## Data section
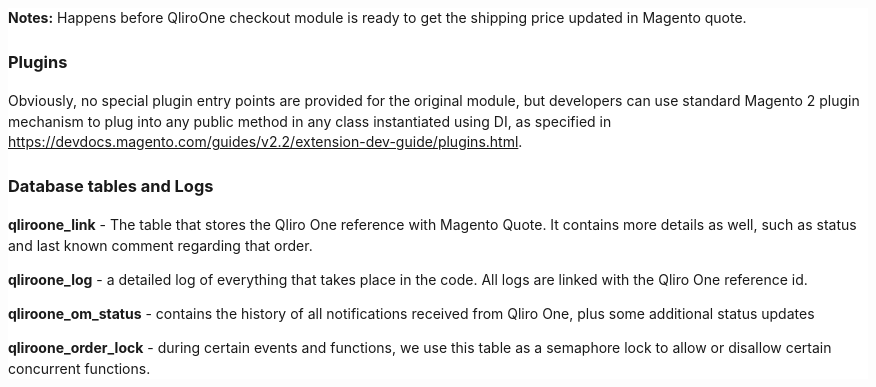 **Notes:** Happens before QliroOne checkout module is ready to get the shipping price updated in Magento quote. 



### Plugins

Obviously, no special plugin entry points are provided for the original module, but developers can use standard Magento 2
plugin mechanism to plug into any public method in any class instantiated using DI, as specified in
https://devdocs.magento.com/guides/v2.2/extension-dev-guide/plugins.html.


### Database tables and Logs

**qliroone_link** - The table that stores the Qliro One reference with Magento Quote. It contains more details as well,
    such as status and last known comment regarding that order.

**qliroone_log** - a detailed log of everything that takes place in the code. All logs are linked with the Qliro One
    reference id. 

**qliroone_om_status** - contains the history of all notifications received from Qliro One, plus some additional status 
    updates

**qliroone_order_lock** - during certain events and functions, we use this table as a semaphore lock to allow or 
    disallow certain concurrent functions.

## What to work on
Please restate word for word only the lines running from the line that contains "some additional status" to the final line of the listing above.

## Answer section
**qliroone_om_status** - contains the history of all notifications received from Qliro One, plus some additional status 
    updates

**qliroone_order_lock** - during certain events and functions, we use this table as a semaphore lock to allow or 
    disallow certain concurrent functions.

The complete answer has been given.